As much as many Israeli settlers dread the pullout, Gaza's one million Palestinians are looking forward to it. One of them is Khalil Bashir(ph). He's a school principal who's raised his large family in the same house he was born in in the center of the Gaza Strip. In 1970, the Jewish settlement of Kfar Darom was founded not far away. Bashir has stayed put, even as that settlement expanded literally into his back yard and even as the Israeli army took over half of Bashir's house, moving first onto his roof and then his upper floors during this recent Palestinian intifada.
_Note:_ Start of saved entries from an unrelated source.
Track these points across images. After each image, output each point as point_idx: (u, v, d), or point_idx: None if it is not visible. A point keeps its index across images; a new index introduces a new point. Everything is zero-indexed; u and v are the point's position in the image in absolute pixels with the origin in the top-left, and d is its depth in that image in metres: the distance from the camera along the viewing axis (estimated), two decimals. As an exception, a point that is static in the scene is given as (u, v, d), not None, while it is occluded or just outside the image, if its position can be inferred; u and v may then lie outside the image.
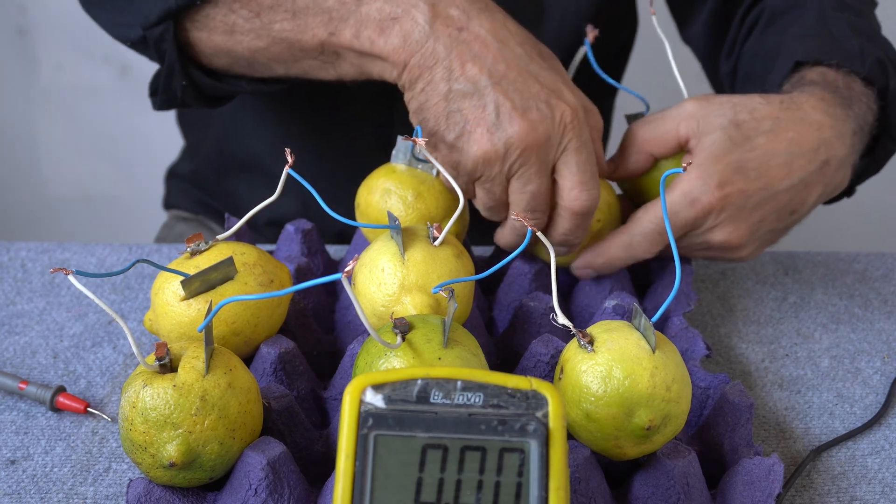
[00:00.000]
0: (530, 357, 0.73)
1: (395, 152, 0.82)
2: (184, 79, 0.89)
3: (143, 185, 1.90)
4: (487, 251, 0.92)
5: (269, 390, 0.68)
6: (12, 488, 0.68)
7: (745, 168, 0.79)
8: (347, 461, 0.51)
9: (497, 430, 0.52)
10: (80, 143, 2.03)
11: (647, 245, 0.81)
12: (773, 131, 0.80)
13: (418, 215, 0.79)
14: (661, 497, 0.65)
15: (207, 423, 0.62)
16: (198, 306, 0.70)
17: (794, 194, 0.81)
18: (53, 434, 0.73)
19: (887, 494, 0.72)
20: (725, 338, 0.87)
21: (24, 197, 2.08)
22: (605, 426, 0.63)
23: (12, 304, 0.87)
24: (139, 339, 0.83)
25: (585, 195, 0.77)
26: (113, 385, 0.78)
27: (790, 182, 0.80)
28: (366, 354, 0.65)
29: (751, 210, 0.79)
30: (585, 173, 0.77)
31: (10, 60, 1.95)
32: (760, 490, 0.65)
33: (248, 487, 0.62)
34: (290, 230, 0.86)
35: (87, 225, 2.09)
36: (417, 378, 0.53)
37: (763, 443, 0.76)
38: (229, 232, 0.76)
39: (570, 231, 0.79)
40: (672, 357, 0.64)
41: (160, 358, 0.63)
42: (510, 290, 0.83)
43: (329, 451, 0.69)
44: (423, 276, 0.71)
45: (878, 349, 0.87)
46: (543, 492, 0.51)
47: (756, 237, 0.82)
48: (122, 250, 0.94)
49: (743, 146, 0.79)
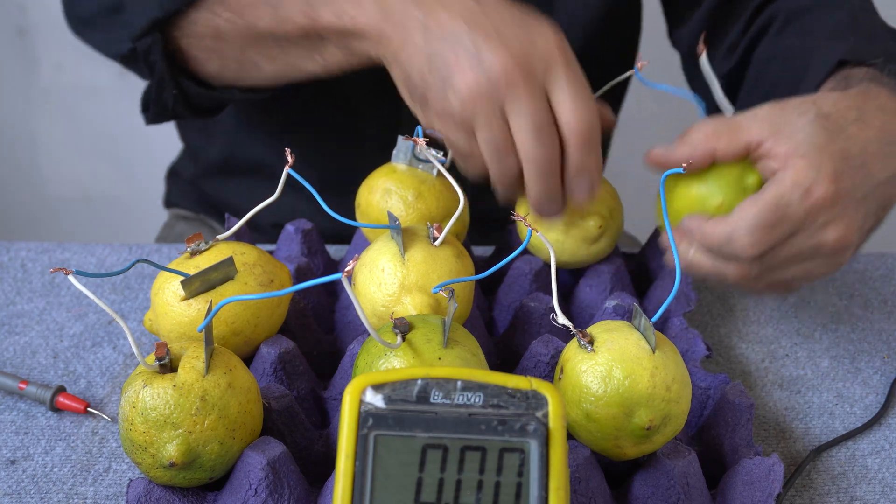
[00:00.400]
0: (530, 357, 0.73)
1: (395, 152, 0.82)
2: (174, 88, 0.89)
3: (143, 185, 1.90)
4: (487, 251, 0.92)
5: (269, 390, 0.68)
6: (12, 488, 0.68)
7: (851, 157, 0.72)
8: (347, 461, 0.51)
9: (497, 430, 0.52)
10: (80, 143, 2.03)
11: (747, 240, 0.70)
12: (862, 120, 0.74)
13: (419, 215, 0.79)
14: (661, 497, 0.65)
15: (207, 423, 0.62)
16: (198, 306, 0.70)
17: (890, 187, 0.75)
18: (53, 434, 0.73)
19: (887, 494, 0.72)
20: (725, 338, 0.87)
21: (24, 197, 2.08)
22: (605, 426, 0.63)
23: (12, 304, 0.87)
24: (139, 339, 0.83)
25: (583, 112, 0.73)
26: (113, 385, 0.78)
27: (887, 173, 0.74)
28: (366, 354, 0.65)
29: (857, 204, 0.72)
30: (578, 87, 0.73)
31: (10, 60, 1.95)
32: (760, 490, 0.65)
33: (248, 487, 0.62)
34: (290, 230, 0.87)
35: (87, 225, 2.09)
36: (417, 378, 0.53)
37: (763, 443, 0.76)
38: (229, 232, 0.76)
39: (583, 161, 0.74)
40: (672, 357, 0.64)
41: (160, 358, 0.63)
42: (510, 290, 0.83)
43: (329, 451, 0.69)
44: (424, 276, 0.71)
45: (878, 349, 0.87)
46: (543, 492, 0.51)
47: (860, 236, 0.74)
48: (122, 250, 0.94)
49: (840, 135, 0.72)
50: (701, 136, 0.74)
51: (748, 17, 1.01)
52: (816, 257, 0.73)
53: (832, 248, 0.72)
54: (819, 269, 0.74)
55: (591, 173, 0.75)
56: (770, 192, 0.70)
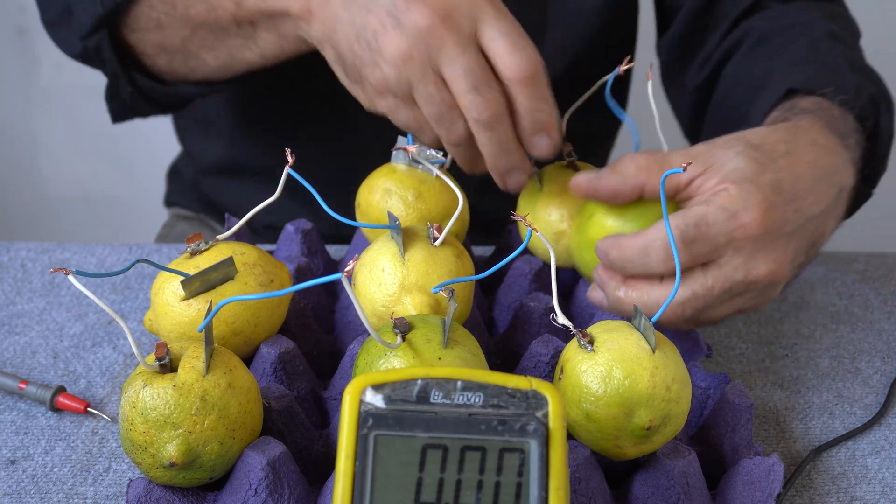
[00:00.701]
0: (530, 357, 0.73)
1: (395, 152, 0.82)
2: (129, 85, 0.93)
3: (143, 185, 1.90)
4: (487, 251, 0.92)
5: (269, 390, 0.68)
6: (12, 488, 0.68)
7: (782, 190, 0.70)
8: (347, 461, 0.51)
9: (497, 430, 0.52)
10: (80, 143, 2.03)
11: (662, 254, 0.69)
12: (792, 154, 0.72)
13: (418, 215, 0.79)
14: (661, 497, 0.65)
15: (207, 423, 0.62)
16: (198, 306, 0.70)
17: (820, 223, 0.73)
18: (53, 434, 0.73)
19: (887, 494, 0.72)
20: (725, 338, 0.87)
21: (24, 197, 2.08)
22: (605, 426, 0.63)
23: (12, 304, 0.87)
24: (139, 339, 0.83)
25: (522, 55, 0.70)
26: (113, 385, 0.78)
27: (818, 208, 0.72)
28: (366, 354, 0.65)
29: (788, 238, 0.70)
30: (513, 34, 0.71)
31: (10, 60, 1.95)
32: (760, 490, 0.65)
33: (248, 487, 0.62)
34: (290, 230, 0.87)
35: (87, 225, 2.09)
36: (417, 378, 0.53)
37: (763, 443, 0.76)
38: (229, 232, 0.76)
39: (533, 106, 0.72)
40: (672, 357, 0.64)
41: (160, 358, 0.63)
42: (510, 290, 0.83)
43: (329, 451, 0.69)
44: (424, 276, 0.71)
45: (878, 349, 0.87)
46: (543, 492, 0.51)
47: (792, 270, 0.72)
48: (122, 250, 0.94)
49: (770, 166, 0.70)
50: (632, 168, 0.71)
51: (724, 30, 1.00)
52: (747, 293, 0.70)
53: (764, 283, 0.70)
54: (749, 304, 0.72)
55: (547, 120, 0.73)
56: (694, 210, 0.69)
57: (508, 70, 0.71)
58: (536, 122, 0.73)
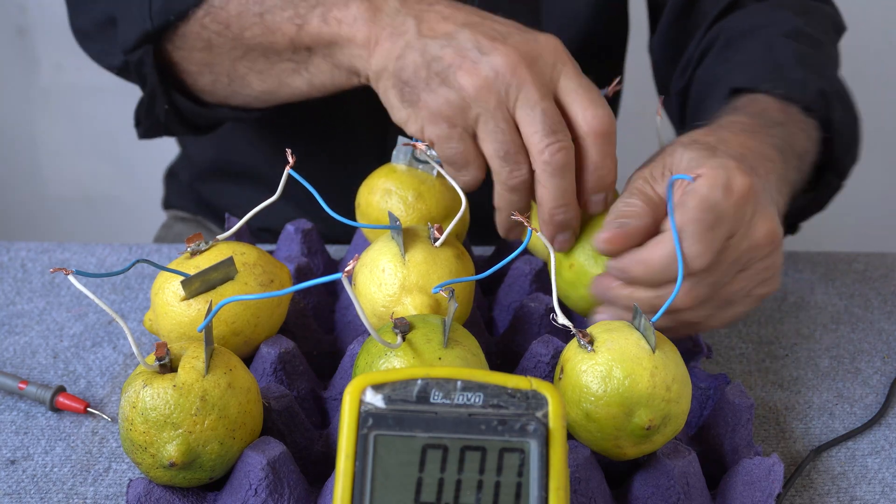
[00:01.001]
0: (530, 357, 0.73)
1: (395, 152, 0.82)
2: (166, 103, 0.90)
3: (143, 185, 1.90)
4: (487, 251, 0.93)
5: (269, 390, 0.68)
6: (12, 488, 0.68)
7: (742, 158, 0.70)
8: (347, 461, 0.52)
9: (497, 430, 0.52)
10: (80, 143, 2.03)
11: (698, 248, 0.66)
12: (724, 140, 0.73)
13: (419, 216, 0.79)
14: (661, 497, 0.65)
15: (207, 423, 0.62)
16: (198, 306, 0.70)
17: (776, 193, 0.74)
18: (53, 434, 0.73)
19: (887, 494, 0.72)
20: (725, 338, 0.87)
21: (24, 197, 2.08)
22: (605, 426, 0.63)
23: (12, 304, 0.87)
24: (139, 339, 0.83)
25: (602, 111, 0.71)
26: (113, 385, 0.78)
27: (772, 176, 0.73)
28: (366, 354, 0.65)
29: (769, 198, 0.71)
30: (592, 92, 0.72)
31: (10, 60, 1.95)
32: (760, 490, 0.65)
33: (248, 487, 0.62)
34: (290, 230, 0.87)
35: (87, 225, 2.09)
36: (417, 378, 0.53)
37: (763, 443, 0.76)
38: (229, 232, 0.76)
39: (602, 163, 0.72)
40: (672, 357, 0.64)
41: (160, 358, 0.63)
42: (510, 290, 0.83)
43: (329, 451, 0.69)
44: (424, 276, 0.71)
45: (878, 349, 0.87)
46: (543, 492, 0.51)
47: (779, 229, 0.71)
48: (122, 250, 0.94)
49: (716, 149, 0.71)
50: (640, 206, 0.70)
51: (703, 31, 1.00)
52: (753, 263, 0.69)
53: (765, 244, 0.69)
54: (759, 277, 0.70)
55: (609, 180, 0.73)
56: (693, 200, 0.66)
57: (586, 123, 0.71)
58: (600, 178, 0.73)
Mr. KHALIL BASHIR (Gaza Resident): My house is a military position protecting the Kfar Darom settlement.

(Soundbite of tank passing)

Mr. BASHIR: The tank. The tank.

LUDDEN: Oh, that I heard. That was an Israeli army tank?

Mr. BASHIR: Yeah. I'm leading a romantic kind of life.

LUDDEN: (Laughs) How's that?

Mr. BASHIR: Under shooting and surrounded by tanks, soldiers upstairs around me, all the elements of a normal romantic is found here in my house.

LUDDEN: You certainly seem to be coping with the drama well.

Mr. BASHIR: Yes, I am already accustomed. I am accustomed to this.

LUDDEN: The army said it moved in nearly five years ago because there was shooting from around Bashir's house, something he vehemently denies. And though he jokes about his situation, it has been dangerous. Bashir says the Israeli soldiers have shot two of his sons--one spent five months in rehab--and yet he's never considered leaving.

Mr. BASHIR: I couldn't imagine myself out of my house. I don't want to commit the same mistake my people committed in 1948. I don't want to be a refugee. Moreover, I'm just a lover of my house. As you know, a lover always ready to sacrifice himself for his love.

LUDDEN: From his bedroom window, Khalil Bashir looks right at the walls of the Kfar Darom settlement just yards away. He dares not sleep in that room.

Mr. BASHIR: The whole family sleeps in only one room. This room turned out to be our jail for more than four years.

LUDDEN: After the settlement took over Bashir's back yard, he waged a seven-year lawsuit in Israeli courts to reclaim it but lost. He's now looking forward to getting his yard back.

Mr. BASHIR: And I'm extremely happy for this. I'll breathe freely. I'll be free to welcome my friends without permission. I'll stop being a stranger in my house. This is a blessing.

LUDDEN: Have you thought about the first thing that you're going to do once the soldiers and the settlers have gone?

Mr. BASHIR: My children wanted to play their games freely in the yard. And my wife said that the first thing she will do, she will go upstairs to breathe fresh air.

LUDDEN: And you?

Mr. BASHIR: I'll accompany my wife. I'll go upstairs to see my house, to see what was going on the roof.

LUDDEN: Where the soldiers have been?

Mr. BASHIR: Yes. But in spite of everything, it is not time to gloat, to gloating over another's grief; it is time for tolerance. I do wish the Israelis the best of good luck. I do wish to build a new cooperative, healthy relations with them.

LUDDEN: Khalil Bashir lives next to the Kfar Darom settlement in the Gaza Strip.